**Records to process:**

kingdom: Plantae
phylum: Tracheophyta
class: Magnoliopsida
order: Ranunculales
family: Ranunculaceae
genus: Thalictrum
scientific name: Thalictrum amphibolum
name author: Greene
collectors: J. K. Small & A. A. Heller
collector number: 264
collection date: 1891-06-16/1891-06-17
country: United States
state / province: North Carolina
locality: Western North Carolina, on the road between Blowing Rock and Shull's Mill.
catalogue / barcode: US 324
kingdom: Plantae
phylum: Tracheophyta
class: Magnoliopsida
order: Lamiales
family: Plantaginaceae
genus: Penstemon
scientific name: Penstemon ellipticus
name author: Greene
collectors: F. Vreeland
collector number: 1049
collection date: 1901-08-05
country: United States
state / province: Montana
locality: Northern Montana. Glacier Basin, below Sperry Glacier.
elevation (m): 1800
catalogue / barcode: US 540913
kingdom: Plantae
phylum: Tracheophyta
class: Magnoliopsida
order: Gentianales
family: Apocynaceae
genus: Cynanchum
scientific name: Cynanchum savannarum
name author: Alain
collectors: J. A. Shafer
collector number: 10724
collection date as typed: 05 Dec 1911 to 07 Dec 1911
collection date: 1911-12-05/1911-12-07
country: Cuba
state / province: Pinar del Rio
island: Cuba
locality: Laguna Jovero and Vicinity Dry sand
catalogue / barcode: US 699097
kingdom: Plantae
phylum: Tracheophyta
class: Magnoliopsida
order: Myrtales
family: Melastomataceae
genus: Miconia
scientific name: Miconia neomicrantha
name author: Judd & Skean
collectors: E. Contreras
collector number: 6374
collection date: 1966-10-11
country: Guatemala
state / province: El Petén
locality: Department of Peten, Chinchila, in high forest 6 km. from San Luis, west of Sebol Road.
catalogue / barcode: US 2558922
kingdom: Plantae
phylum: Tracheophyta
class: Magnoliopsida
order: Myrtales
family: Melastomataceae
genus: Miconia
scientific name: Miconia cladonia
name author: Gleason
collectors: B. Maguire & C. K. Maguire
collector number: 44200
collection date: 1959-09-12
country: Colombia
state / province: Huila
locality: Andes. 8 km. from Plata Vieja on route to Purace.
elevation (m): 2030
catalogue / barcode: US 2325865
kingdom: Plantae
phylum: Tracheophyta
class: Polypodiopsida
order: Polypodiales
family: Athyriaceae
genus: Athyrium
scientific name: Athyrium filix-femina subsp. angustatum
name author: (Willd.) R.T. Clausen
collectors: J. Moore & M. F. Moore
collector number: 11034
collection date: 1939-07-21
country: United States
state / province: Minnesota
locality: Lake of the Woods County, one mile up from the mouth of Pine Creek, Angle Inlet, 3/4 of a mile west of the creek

**Required task:** Starting at the first of the rows and ending with the line that contains "scientific name: Miconia cladonia", write these lines out again with "collector number" replaced by "collection number" throughout, keeping everything else the same.

**Written solution:**
kingdom: Plantae
phylum: Tracheophyta
class: Magnoliopsida
order: Ranunculales
family: Ranunculaceae
genus: Thalictrum
scientific name: Thalictrum amphibolum
name author: Greene
collectors: J. K. Small & A. A. Heller
collection number: 264
collection date: 1891-06-16/1891-06-17
country: United States
state / province: North Carolina
locality: Western North Carolina, on the road between Blowing Rock and Shull's Mill.
catalogue / barcode: US 324
kingdom: Plantae
phylum: Tracheophyta
class: Magnoliopsida
order: Lamiales
family: Plantaginaceae
genus: Penstemon
scientific name: Penstemon ellipticus
name author: Greene
collectors: F. Vreeland
collection number: 1049
collection date: 1901-08-05
country: United States
state / province: Montana
locality: Northern Montana. Glacier Basin, below Sperry Glacier.
elevation (m): 1800
catalogue / barcode: US 540913
kingdom: Plantae
phylum: Tracheophyta
class: Magnoliopsida
order: Gentianales
family: Apocynaceae
genus: Cynanchum
scientific name: Cynanchum savannarum
name author: Alain
collectors: J. A. Shafer
collection number: 10724
collection date as typed: 05 Dec 1911 to 07 Dec 1911
collection date: 1911-12-05/1911-12-07
country: Cuba
state / province: Pinar del Rio
island: Cuba
locality: Laguna Jovero and Vicinity Dry sand
catalogue / barcode: US 699097
kingdom: Plantae
phylum: Tracheophyta
class: Magnoliopsida
order: Myrtales
family: Melastomataceae
genus: Miconia
scientific name: Miconia neomicrantha
name author: Judd & Skean
collectors: E. Contreras
collection number: 6374
collection date: 1966-10-11
country: Guatemala
state / province: El Petén
locality: Department of Peten, Chinchila, in high forest 6 km. from San Luis, west of Sebol Road.
catalogue / barcode: US 2558922
kingdom: Plantae
phylum: Tracheophyta
class: Magnoliopsida
order: Myrtales
family: Melastomataceae
genus: Miconia
scientific name: Miconia cladonia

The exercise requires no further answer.